The second symposium, held at American University, examined the role of science in the rulemaking process. The symposium consisted of four panels: OMB’s recent initiatives on regulatory science, science and the judicial review of rulemaking, science advisory panels and rulemaking, and government agencies’ science capabilities.

=== Ongoing studies ===

==== Study on how Proposed Rules are Developed ====

As part of the Project, several studies are also being conducted. One study, by Professor William West of Texas A&M University, examines the role of public participation before notice and comment. The APA generally requires agencies to involve the public in the rulemaking process by publishing notices of proposed rulemaking to which the public can submit comments. Agencies, after considering these comments, publish final rules. Although critical decisions regarding proposed rules are often made in the months (and sometimes years) before rules are published, little is known about how agencies actually develop these rules. In light of the possibility that the impact of the notice and comment requirement may be “limited by the fact that some of the most critical decisions in rulemaking are often made before a proposal appears in the Federal Register," the study will cover how proposed rules are developed as a policy-making process.

==== Judicial Review Study ====

According to an informal review by CRS, approximately fifty percent of court challenges to agency rulemakings are successful.

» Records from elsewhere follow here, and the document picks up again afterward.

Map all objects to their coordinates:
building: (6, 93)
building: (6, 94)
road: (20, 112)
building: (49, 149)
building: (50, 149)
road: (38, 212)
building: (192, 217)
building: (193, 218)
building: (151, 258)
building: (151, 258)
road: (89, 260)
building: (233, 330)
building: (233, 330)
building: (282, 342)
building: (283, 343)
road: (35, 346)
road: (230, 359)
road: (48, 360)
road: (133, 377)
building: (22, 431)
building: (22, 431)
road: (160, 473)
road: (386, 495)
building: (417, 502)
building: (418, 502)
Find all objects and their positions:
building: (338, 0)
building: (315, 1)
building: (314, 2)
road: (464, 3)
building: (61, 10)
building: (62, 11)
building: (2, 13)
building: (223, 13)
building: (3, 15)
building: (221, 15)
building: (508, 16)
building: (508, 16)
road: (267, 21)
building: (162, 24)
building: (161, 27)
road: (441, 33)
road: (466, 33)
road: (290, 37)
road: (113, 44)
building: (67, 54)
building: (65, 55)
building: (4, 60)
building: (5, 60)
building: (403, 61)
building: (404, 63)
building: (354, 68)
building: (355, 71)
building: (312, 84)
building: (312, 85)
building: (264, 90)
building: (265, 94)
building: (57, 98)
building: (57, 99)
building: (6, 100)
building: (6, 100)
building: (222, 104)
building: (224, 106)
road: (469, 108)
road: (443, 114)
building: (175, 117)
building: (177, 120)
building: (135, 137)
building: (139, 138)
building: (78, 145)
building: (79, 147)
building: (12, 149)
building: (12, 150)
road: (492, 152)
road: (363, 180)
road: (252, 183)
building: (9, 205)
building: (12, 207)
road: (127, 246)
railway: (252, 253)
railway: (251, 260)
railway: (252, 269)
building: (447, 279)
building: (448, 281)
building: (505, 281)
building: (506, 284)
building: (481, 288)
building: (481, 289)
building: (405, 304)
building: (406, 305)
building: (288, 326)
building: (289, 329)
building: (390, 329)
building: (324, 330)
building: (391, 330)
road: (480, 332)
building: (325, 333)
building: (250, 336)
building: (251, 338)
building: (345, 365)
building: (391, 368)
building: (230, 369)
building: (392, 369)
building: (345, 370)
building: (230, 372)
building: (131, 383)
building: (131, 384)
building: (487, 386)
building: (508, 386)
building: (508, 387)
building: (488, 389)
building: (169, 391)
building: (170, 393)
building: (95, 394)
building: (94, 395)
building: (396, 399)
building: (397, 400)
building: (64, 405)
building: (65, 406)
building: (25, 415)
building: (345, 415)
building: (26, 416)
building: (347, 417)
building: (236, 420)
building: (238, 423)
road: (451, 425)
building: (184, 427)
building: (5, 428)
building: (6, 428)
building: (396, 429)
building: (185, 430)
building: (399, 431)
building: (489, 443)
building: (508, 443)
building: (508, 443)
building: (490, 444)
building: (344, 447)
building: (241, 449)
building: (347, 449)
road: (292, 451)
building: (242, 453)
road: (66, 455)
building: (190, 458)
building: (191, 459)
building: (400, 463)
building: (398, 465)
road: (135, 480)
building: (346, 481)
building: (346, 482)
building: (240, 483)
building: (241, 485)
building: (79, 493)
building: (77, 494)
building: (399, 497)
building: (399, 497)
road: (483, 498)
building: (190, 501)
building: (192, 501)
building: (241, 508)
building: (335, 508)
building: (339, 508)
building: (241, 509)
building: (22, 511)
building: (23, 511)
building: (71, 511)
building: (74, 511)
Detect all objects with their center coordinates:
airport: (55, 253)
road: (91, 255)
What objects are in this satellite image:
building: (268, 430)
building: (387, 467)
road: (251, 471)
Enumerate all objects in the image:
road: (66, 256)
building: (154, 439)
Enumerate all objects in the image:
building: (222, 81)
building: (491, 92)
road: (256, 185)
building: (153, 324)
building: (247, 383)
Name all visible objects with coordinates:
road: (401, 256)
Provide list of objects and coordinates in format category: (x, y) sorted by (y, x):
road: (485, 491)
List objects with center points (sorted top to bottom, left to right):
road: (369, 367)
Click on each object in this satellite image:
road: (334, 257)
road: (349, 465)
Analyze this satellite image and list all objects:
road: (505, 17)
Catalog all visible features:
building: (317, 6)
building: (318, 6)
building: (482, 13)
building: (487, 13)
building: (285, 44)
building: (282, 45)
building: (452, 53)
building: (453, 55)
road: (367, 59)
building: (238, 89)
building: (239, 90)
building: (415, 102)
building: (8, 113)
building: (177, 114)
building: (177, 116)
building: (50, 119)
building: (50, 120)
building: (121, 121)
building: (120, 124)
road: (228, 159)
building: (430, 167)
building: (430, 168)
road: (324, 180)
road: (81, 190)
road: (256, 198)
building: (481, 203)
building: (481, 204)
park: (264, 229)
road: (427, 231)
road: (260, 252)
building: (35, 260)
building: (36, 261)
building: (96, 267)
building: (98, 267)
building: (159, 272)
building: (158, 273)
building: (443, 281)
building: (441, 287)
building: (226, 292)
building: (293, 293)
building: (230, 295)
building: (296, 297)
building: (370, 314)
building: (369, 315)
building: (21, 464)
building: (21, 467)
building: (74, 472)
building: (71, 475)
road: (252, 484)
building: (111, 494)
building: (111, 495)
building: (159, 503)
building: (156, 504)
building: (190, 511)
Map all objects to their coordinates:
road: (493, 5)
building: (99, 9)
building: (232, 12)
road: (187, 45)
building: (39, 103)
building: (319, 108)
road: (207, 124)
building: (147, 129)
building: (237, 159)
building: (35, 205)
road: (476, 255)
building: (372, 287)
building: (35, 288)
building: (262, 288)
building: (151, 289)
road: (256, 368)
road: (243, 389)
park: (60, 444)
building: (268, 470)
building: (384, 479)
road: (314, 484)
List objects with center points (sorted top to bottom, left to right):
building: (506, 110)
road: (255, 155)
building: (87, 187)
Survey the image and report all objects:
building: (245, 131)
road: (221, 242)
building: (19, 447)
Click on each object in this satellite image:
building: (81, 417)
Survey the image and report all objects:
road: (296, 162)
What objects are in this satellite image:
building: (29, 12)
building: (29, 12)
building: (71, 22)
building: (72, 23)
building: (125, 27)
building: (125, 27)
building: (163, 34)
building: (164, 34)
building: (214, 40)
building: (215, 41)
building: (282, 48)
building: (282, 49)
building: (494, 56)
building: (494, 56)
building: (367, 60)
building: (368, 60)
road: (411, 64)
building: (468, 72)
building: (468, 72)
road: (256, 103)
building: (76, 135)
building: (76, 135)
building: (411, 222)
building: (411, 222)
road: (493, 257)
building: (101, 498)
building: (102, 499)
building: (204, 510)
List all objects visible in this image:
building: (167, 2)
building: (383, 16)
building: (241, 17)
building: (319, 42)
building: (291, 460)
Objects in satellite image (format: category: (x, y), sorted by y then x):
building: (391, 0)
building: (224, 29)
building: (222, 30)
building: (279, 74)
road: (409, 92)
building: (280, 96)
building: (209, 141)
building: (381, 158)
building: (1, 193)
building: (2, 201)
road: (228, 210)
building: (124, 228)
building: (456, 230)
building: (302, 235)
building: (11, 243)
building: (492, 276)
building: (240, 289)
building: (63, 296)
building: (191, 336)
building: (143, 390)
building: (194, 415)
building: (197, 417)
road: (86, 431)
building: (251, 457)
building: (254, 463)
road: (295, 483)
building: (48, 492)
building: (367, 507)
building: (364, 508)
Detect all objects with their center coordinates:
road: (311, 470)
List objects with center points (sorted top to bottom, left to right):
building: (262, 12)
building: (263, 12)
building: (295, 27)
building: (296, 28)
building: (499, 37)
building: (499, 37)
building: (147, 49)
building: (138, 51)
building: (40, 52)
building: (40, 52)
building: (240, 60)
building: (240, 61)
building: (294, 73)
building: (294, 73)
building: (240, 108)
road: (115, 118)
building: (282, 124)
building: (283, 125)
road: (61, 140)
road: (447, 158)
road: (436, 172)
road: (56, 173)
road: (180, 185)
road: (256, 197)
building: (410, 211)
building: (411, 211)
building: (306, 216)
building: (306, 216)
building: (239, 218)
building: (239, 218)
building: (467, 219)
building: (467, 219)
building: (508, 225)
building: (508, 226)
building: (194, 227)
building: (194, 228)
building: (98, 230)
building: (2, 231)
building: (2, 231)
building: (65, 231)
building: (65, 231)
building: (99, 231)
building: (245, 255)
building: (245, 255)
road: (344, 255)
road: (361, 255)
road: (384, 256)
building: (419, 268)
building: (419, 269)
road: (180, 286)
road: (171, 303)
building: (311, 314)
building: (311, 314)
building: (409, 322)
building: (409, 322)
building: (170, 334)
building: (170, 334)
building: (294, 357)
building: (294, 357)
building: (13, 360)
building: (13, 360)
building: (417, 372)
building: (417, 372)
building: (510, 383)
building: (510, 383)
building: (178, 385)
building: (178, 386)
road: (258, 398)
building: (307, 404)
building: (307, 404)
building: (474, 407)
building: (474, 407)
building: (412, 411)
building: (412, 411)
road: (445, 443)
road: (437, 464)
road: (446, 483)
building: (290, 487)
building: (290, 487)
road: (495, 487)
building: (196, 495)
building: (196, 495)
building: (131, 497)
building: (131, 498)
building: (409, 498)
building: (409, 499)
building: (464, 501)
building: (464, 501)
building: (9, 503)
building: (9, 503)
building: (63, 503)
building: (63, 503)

To confirm this estimate, CRS arranged to have an independent analysis of every case involving administrative agencies that were appealed to the U.S. Court of Appeals for all 12 circuits over a ten-year period. Professor Jody Freeman of Harvard University is conducting the study under supervision of CRS. The study is examining a database of 3,075 cases supplied by the Administrative Office of the U.S. Courts. The text of each case will be analyzed to determine its outcome (e.g., reversed or affirmed), the reasons for the court's decision, and the judges involved in the decision. In addition, trends in the data such as whether certain agencies or types of rules are more likely to be reversed, will also be examined. The results of this study will be summarized in a written report to be completed by September.

==== Science Advisory Committees Study ====

A study on science advisory committees is being conducted by the Maxwell School of Syracuse University.